*WHAT THE TASK REQUIRES*: Leave out the pictures and restate the rest of the data exactly.

*INPUT FOR THIS TASK*:
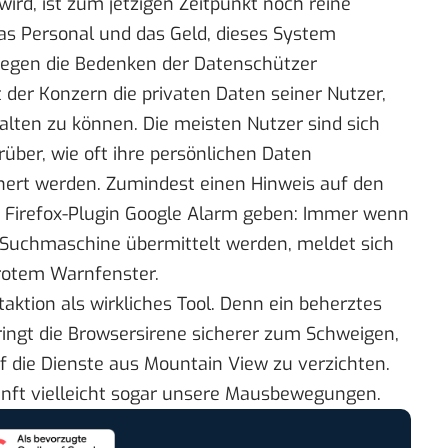
ird, ist zum jetzigen Zeitpunkt noch reine
 das Personal und das Geld, dieses System
gegen die Bedenken der Datenschützer
er Konzern die privaten Daten seiner Nutzer,
ten zu können. Die meisten Nutzer sind sich
rüber,
wie oft
ihre persönlichen Daten
hert werden. Zumindest einen Hinweis auf den
Firefox-Plugin
Google Alarm
geben: Immer wenn
 Suchmaschine übermittelt werden, meldet sich
rotem Warnfenster.
aktion als wirkliches Tool. Denn ein beherztes
ingt die Browsersirene sicherer zum Schweigen,
uf die Dienste aus Mountain View zu verzichten.
nft vielleicht sogar unsere Mausbewegungen.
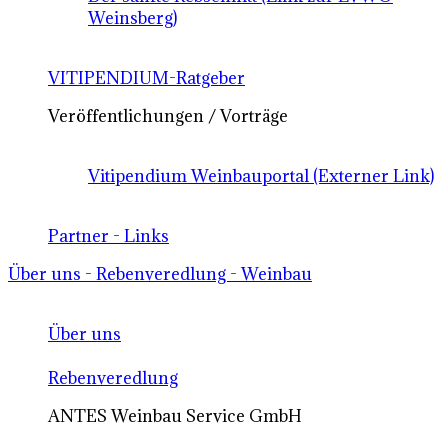
Weinsberg)
VITIPENDIUM-Ratgeber
Veröffentlichungen / Vorträge
Vitipendium Weinbauportal (Externer Link)
Partner - Links
Über uns - Rebenveredlung - Weinbau
Über uns
Rebenveredlung
ANTES Weinbau Service GmbH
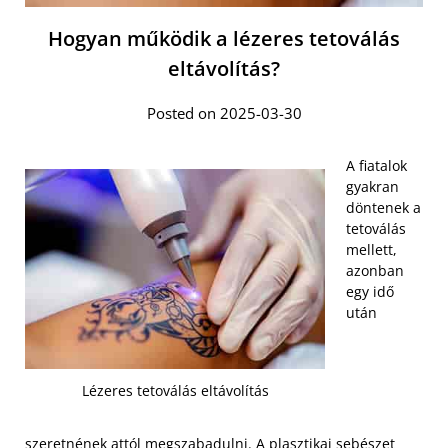
Hogyan működik a lézeres tetoválás
eltávolítás?
Posted on 2025-03-30
A fiatalok
gyakran
döntenek a
tetoválás
mellett,
azonban
egy idő
után
Lézeres tetoválás eltávolítás
szeretnének attól megszabadulni. A plasztikai sebészet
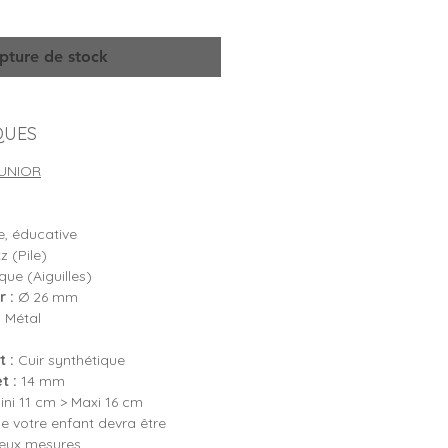
pture de stock
QUES
UNIOR
, éducative
 (Pile)
ue (Aiguilles)
 :
Ø 26 mm
:
Métal
 :
Cuir synthétique
t :
14 mm
ni 11 cm > Maxi 16 cm
e votre enfant devra être
deux mesures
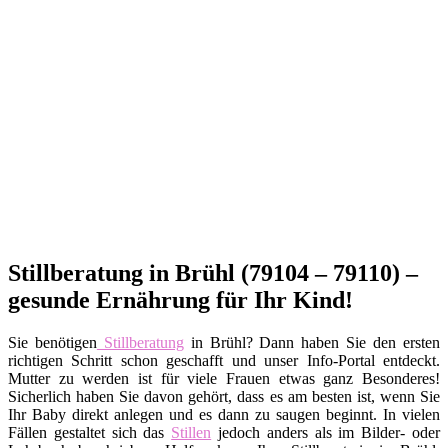
Stillberatung in Brühl (79104 – 79110) –
gesunde Ernährung für Ihr Kind!
Sie benötigen
Stillberatung
in Brühl? Dann haben Sie den ersten
richtigen Schritt schon geschafft und unser Info-Portal entdeckt.
Mutter zu werden ist für viele Frauen etwas ganz Besonderes!
Sicherlich haben Sie davon gehört, dass es am besten ist, wenn Sie
Ihr Baby direkt anlegen und es dann zu saugen beginnt. In vielen
Fällen gestaltet sich das
Stillen
jedoch anders als im Bilder- oder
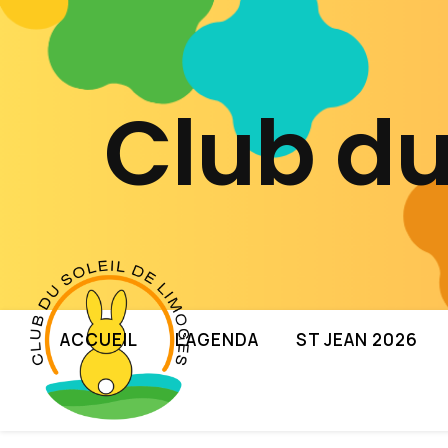
Club du
ACCUEIL
L’AGENDA
ST JEAN 2026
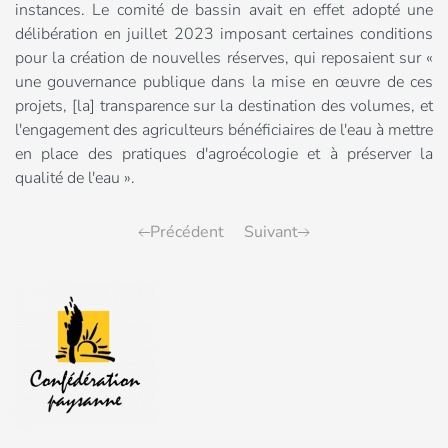
instances. Le comité de bassin avait en effet adopté une
délibération en juillet 2023 imposant certaines conditions
pour la création de nouvelles réserves, qui reposaient sur «
une gouvernance publique dans la mise en œuvre de ces
projets, [la] transparence sur la destination des volumes, et
l'engagement des agriculteurs bénéficiaires de l'eau à mettre
en place des pratiques d'agroécologie et à préserver la
qualité de l'eau ».
Précédent
Suivant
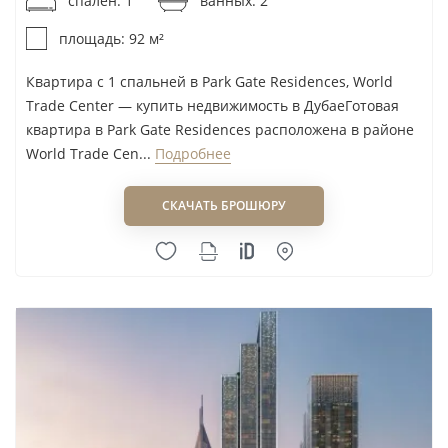
спален: 1
ванных: 2
площадь: 92 м²
Подходит ли World Trade Center для аренды?
Квартира с 1 спальней в Park Gate Residences, World
Можно ли получить резидентскую визу через
Trade Center — купить недвижимость в ДубаеГотовая
покупку?
квартира в Park Gate Residences расположена в районе
World Trade Cen...
Подробнее
Что выбрать: World Trade Center или новый
район?
СКАЧАТЬ БРОШЮРУ
Отбор квартиры в World Trade Center начинается
с проверки конкретного корпуса, вида, статуса
объекта и сценария выхода из сделки.
Как мы
подбираем объекты в этом районе →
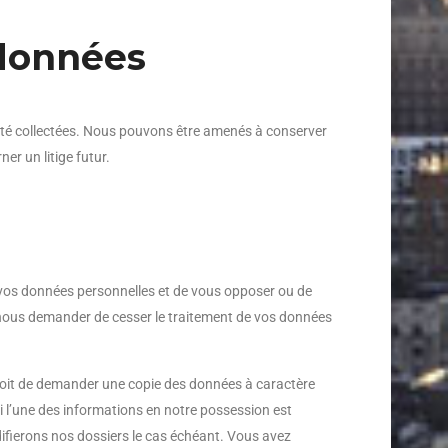
données
 été collectées. Nous pouvons être amenés à conserver
er un litige futur.
de vos données personnelles et de vous opposer ou de
e nous demander de cesser le traitement de vos données
droit de demander une copie des données à caractère
i l’une des informations en notre possession est
odifierons nos dossiers le cas échéant. Vous avez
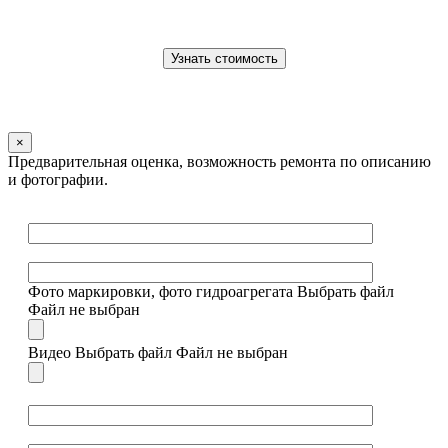
×
Предварительная оценка, возможность ремонта по описанию
и фотографии.
Фото маркировки, фото гидроагрегата
Выбрать файл
Файл не выбран
Видео
Выбрать файл
Файл не выбран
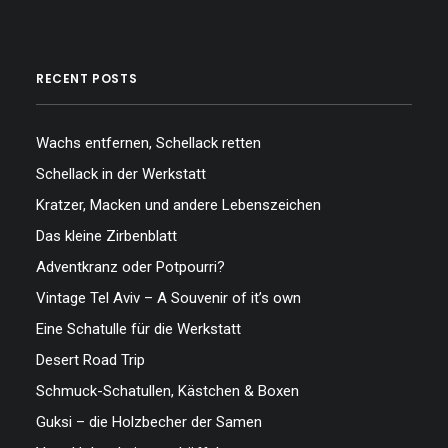
RECENT POSTS
Wachs entfernen, Schellack retten
Schellack in der Werkstatt
Kratzer, Macken und andere Lebenszeichen
Das kleine Zirbenblatt
Adventkranz oder Potpourri?
Vintage Tel Aviv – A Souvenir of it’s own
Eine Schatulle für die Werkstatt
Desert Road Trip
Schmuck-Schatullen, Kästchen & Boxen
Guksi – die Holzbecher der Samen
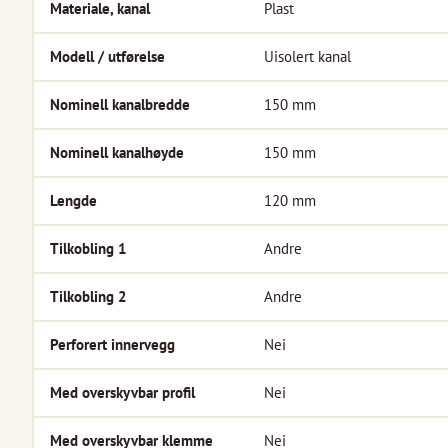
Materiale, kanal
Plast
Modell / utførelse
Uisolert kanal
Nominell kanalbredde
150
mm
Nominell kanalhøyde
150
mm
Lengde
120
mm
Tilkobling 1
Andre
Tilkobling 2
Andre
Perforert innervegg
Nei
Med overskyvbar profil
Nei
Med overskyvbar klemme
Nei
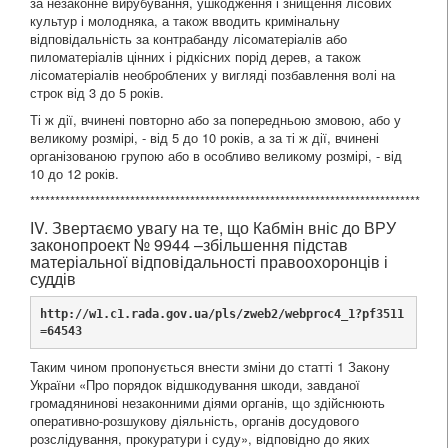
за незаконне вирубування, ушкодження і знищення лісових
культур і молодняка, а також вводить кримінальну
відповідальність за контрабанду лісоматеріалів або
пиломатеріалів цінних і рідкісних порід дерев, а також
лісоматеріалів необроблених у вигляді позбавлення волі на
строк від 3 до 5 років.
Ті ж дії, вчинені повторно або за попередньою змовою, або у
великому розмірі, - від 5 до 10 років, а за ті ж дії, вчинені
організованою групою або в особливо великому розмірі, - від
10 до 12 років.
******************************************************************************
ІV. Звертаємо увагу на те, що Кабмін вніс до ВРУ
законопроект № 9944 –збільшення підстав
матеріальної відповідальності правоохоронців і
суддів
http://w1.c1.rada.gov.ua/pls/zweb2/webproc4_1?pf3511
=64543
Таким чином пропонується внести зміни до статті 1 Закону
України «Про порядок відшкодування шкоди, завданої
громадянинові незаконними діями органів, що здійснюють
оперативно-розшукову діяльність, органів досудового
розслідування, прокуратури і суду», відповідно до яких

*TASK SOLUTION*:
ird, ist zum jetzigen Zeitpunkt noch reine
 das Personal und das Geld, dieses System
gegen die Bedenken der Datenschützer
er Konzern die privaten Daten seiner Nutzer,
ten zu können. Die meisten Nutzer sind sich
rüber,
wie oft
ihre persönlichen Daten
hert werden. Zumindest einen Hinweis auf den
Firefox-Plugin
Google Alarm
geben: Immer wenn
 Suchmaschine übermittelt werden, meldet sich
rotem Warnfenster.
aktion als wirkliches Tool. Denn ein beherztes
ingt die Browsersirene sicherer zum Schweigen,
uf die Dienste aus Mountain View zu verzichten.
nft vielleicht sogar unsere Mausbewegungen.
Weinsberg)
VITIPENDIUM-Ratgeber
Veröffentlichungen / Vorträge
Vitipendium Weinbauportal (Externer Link)
Partner - Links
Über uns - Rebenveredlung - Weinbau
Über uns
Rebenveredlung
ANTES Weinbau Service GmbH
Hogyan működik a lézeres tetoválás
eltávolítás?
Posted on 2025-03-30
A fiatalok
gyakran
döntenek a
tetoválás
mellett,
azonban
egy idő
után
Lézeres tetoválás eltávolítás
szeretnének attól megszabadulni. A plasztikai sebészet
pture de stock
QUES
UNIOR
, éducative
 (Pile)
ue (Aiguilles)
 :
Ø 26 mm
:
Métal
 :
Cuir synthétique
t :
14 mm
ni 11 cm > Maxi 16 cm
e votre enfant devra être
deux mesures
Stillberatung in Brühl (79104 – 79110) –
gesunde Ernährung für Ihr Kind!
Sie benötigen
Stillberatung
in Brühl? Dann haben Sie den ersten
richtigen Schritt schon geschafft und unser Info-Portal entdeckt.
Mutter zu werden ist für viele Frauen etwas ganz Besonderes!
Sicherlich haben Sie davon gehört, dass es am besten ist, wenn Sie
Ihr Baby direkt anlegen und es dann zu saugen beginnt. In vielen
Fällen gestaltet sich das
Stillen
jedoch anders als im Bilder- oder
Club du
ACCUEIL
L’AGENDA
ST JEAN 2026
instances. Le comité de bassin avait en effet adopté une
délibération en juillet 2023 imposant certaines conditions
pour la création de nouvelles réserves, qui reposaient sur «
une gouvernance publique dans la mise en œuvre de ces
projets, [la] transparence sur la destination des volumes, et
l'engagement des agriculteurs bénéficiaires de l'eau à mettre
en place des pratiques d'agroécologie et à préserver la
qualité de l'eau ».
Précédent
Suivant
спален: 1
ванных: 2
площадь: 92 м²
Подходит ли World Trade Center для аренды?
Квартира с 1 спальней в Park Gate Residences, World
Можно ли получить резидентскую визу через
Trade Center — купить недвижимость в ДубаеГотовая
покупку?
квартира в Park Gate Residences расположена в районе
World Trade Cen...
Подробнее
Что выбрать: World Trade Center или новый
район?
СКАЧАТЬ БРОШЮРУ
Отбор квартиры в World Trade Center начинается
с проверки конкретного корпуса, вида, статуса
объекта и сценария выхода из сделки.
Как мы
подбираем объекты в этом районе →
données
 été collectées. Nous pouvons être amenés à conserver
er un litige futur.
de vos données personnelles et de vous opposer ou de
e nous demander de cesser le traitement de vos données
droit de demander une copie des données à caractère
i l’une des informations en notre possession est
odifierons nos dossiers le cas échéant. Vous avez
×
Предварительная оценка, возможность ремонта по описанию
и фотографии.
Фото маркировки, фото гидроагрегата
Выбрать файл
Файл не выбран
Видео
Выбрать файл
Файл не выбран
RECENT POSTS
Wachs entfernen, Schellack retten
Schellack in der Werkstatt
Kratzer, Macken und andere Lebenszeichen
Das kleine Zirbenblatt
Adventkranz oder Potpourri?
Vintage Tel Aviv – A Souvenir of it’s own
Eine Schatulle für die Werkstatt
Desert Road Trip
Schmuck-Schatullen, Kästchen & Boxen
Guksi – die Holzbecher der Samen
Materiale, kanal
Plast
Modell / utførelse
Uisolert kanal
Nominell kanalbredde
150
mm
Nominell kanalhøyde
150
mm
Lengde
120
mm
Tilkobling 1
Andre
Tilkobling 2
Andre
Perforert innervegg
Nei
Med overskyvbar profil
Nei
Med overskyvbar klemme
Nei
за незаконне вирубування, ушкодження і знищення лісових
культур і молодняка, а також вводить кримінальну
відповідальність за контрабанду лісоматеріалів або
пиломатеріалів цінних і рідкісних порід дерев, а також
лісоматеріалів необроблених у вигляді позбавлення волі на
строк від 3 до 5 років.
Ті ж дії, вчинені повторно або за попередньою змовою, або у
великому розмірі, - від 5 до 10 років, а за ті ж дії, вчинені
організованою групою або в особливо великому розмірі, - від
10 до 12 років.
******************************************************************************
ІV. Звертаємо увагу на те, що Кабмін вніс до ВРУ
законопроект № 9944 –збільшення підстав
матеріальної відповідальності правоохоронців і
суддів
http://w1.c1.rada.gov.ua/pls/zweb2/webproc4_1?pf3511
=64543
Таким чином пропонується внести зміни до статті 1 Закону
України «Про порядок відшкодування шкоди, завданої
громадянинові незаконними діями органів, що здійснюють
оперативно-розшукову діяльність, органів досудового
розслідування, прокуратури і суду», відповідно до яких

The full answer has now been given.